Sheraton Grande Sukhumvit, a Luxury Collection Hotel, Bangkok
When you book Sheraton Grande Sukhumvit, a Luxury Collection Hotel, Bangkok in Bangkok, Thailand through our Marriott Stars partnership, your stay includes daily breakfast, room upgrades and a hotel credit.
Exclusive Booking Perks
- Personalized and customized amenity
- Complimentary breakfast daily for two guests per room
- All STARS hotels offer a hotel credit valued at $100 USD (once per stay)
- Early check-in and late check-out (when available)
- Complimentary upgrade (if available at check-in)
Location
The Luxury Collection draws from a century-old lineage, selecting properties that carry genuine local character rather than imposing uniformity. Each hotel operates as an independent presence, anchored to its place, offering curated dining and wellness that reflect the destination rather than replicate a formula. This approach suits Bangkok, a city that resists easy categorization and rewards those who look beyond the postcard images.
The property sits in Khlong Toei, a district that stretches from the working port on the Chao Phraya River to the eastern edges of central Bangkok. This is not the temple district or the backpacker quarter; it's a neighbourhood where the Khlong Toei Market sustains daily life alongside corporate towers and the elevated tracks of the BTS Skytrain. The air hums with the low growl of traffic on Sukhumvit Road, punctuated by vendors calling out from food stalls and the rhythmic clatter of the train overhead. Bangkok itself grew from a modest trading post in the 15th century to the capital of Siam in 1782, and the city's restless energy, its constant churn between tradition and modernity, never quite settles.
Both Don Mueang and Suvarnabhumi Airports lie roughly 20 kilometres from the hotel, though the route from Suvarnabhumi through expressways and surface streets can stretch to an hour or more depending on the time of day. The BTS system offers a more predictable rhythm for those willing to navigate the city above ground level.
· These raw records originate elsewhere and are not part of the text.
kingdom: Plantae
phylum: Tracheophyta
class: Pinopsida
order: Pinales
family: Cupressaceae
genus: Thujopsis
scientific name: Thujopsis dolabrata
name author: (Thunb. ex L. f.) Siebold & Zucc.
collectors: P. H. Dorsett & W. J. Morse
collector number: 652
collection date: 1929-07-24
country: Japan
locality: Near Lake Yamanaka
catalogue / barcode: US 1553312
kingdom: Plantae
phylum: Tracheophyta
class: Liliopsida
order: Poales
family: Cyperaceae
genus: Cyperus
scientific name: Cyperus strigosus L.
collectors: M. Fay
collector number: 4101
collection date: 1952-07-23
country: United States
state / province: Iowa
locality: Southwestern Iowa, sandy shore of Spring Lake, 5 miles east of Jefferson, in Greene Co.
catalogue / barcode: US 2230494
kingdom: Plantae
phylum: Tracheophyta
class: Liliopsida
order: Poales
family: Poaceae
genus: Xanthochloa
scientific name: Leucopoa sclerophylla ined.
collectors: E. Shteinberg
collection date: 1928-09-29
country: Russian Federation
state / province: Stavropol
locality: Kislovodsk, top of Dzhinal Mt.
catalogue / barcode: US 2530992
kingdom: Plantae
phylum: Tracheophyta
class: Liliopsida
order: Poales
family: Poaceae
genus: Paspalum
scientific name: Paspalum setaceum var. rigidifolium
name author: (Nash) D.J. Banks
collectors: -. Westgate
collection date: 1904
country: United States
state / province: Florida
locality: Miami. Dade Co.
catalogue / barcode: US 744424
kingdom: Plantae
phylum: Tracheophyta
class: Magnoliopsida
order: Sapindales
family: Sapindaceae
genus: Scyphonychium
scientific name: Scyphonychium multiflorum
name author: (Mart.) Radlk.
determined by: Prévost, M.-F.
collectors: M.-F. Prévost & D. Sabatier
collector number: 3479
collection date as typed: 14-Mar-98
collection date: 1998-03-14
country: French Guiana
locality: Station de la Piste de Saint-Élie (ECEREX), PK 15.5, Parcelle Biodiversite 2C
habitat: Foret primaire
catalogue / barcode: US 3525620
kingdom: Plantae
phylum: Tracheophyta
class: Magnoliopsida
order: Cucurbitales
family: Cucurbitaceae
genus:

Southern Thai cooking reaches its most exhilarating expression at Sorn, 1.9 kilometres from the property, where Chef SupakSorn Jongsiri's three-Michelin-starred tasting menu unfolds like a regional atlas rendered in fermented fish, turmeric-stained curries, and seafood pulled from the Andaman coast. Book weeks in advance. Closer still, INDDEE, with two stars and less than two kilometres away, guides diners through regional Indian traditions with a 10-course narrative that shifts from Kerala to Punjab to Bengal, each dish framed by its story of origin. For those willing to venture three kilometres, Sühring presents German haute cuisine through the lens of twin chefs who channel childhood memories and family recipes into a menu built on fermenting, pickling, and slow-cooked technique.
The neighbourhood itself offers the sensory overload of Khlong Toei Market, where vendors sell galangal, lemongrass, and fish paste in quantities that serve the city's kitchens, not tourists. West One, under two kilometres away, draws a younger crowd to its night stalls. Don't miss the Chula Flea Market, three kilometres west, where secondhand books and vintage cameras spill across tables under canvas awnings every weekend. For a detour beyond the city's core, the ruins of Ayutthaya, 68 kilometres north, reveal the remains of Siam's second capital, destroyed by the Burmese in the 18th century and now a UNESCO site marked by crumbling prangs and overgrown temple courtyards.
January and February bring the coolest mornings Bangkok permits, with temperatures hovering in the low 20s before the sun pushes past 30 by midday. The light is sharp, the humidity tolerable, and the streets feel almost breathable before the heat builds again in March.
April is the furnace month, peaking at 34 degrees and draping the city in a haze that thickens until the first monsoon rains arrive in May. The wet season runs through October, with September typically the soggiest, when afternoon downpours turn streets into temporary rivers and the city slows under the weight of the sky.
November through February is the window when Bangkok sheds some of its swelter. Nights cool enough for long sleeves, days bright without being punishing. This is the season when the city's outdoor markets, temples, and riverside walks become bearable again, and when the quality of light at dusk softens the hard edges of the concrete skyline.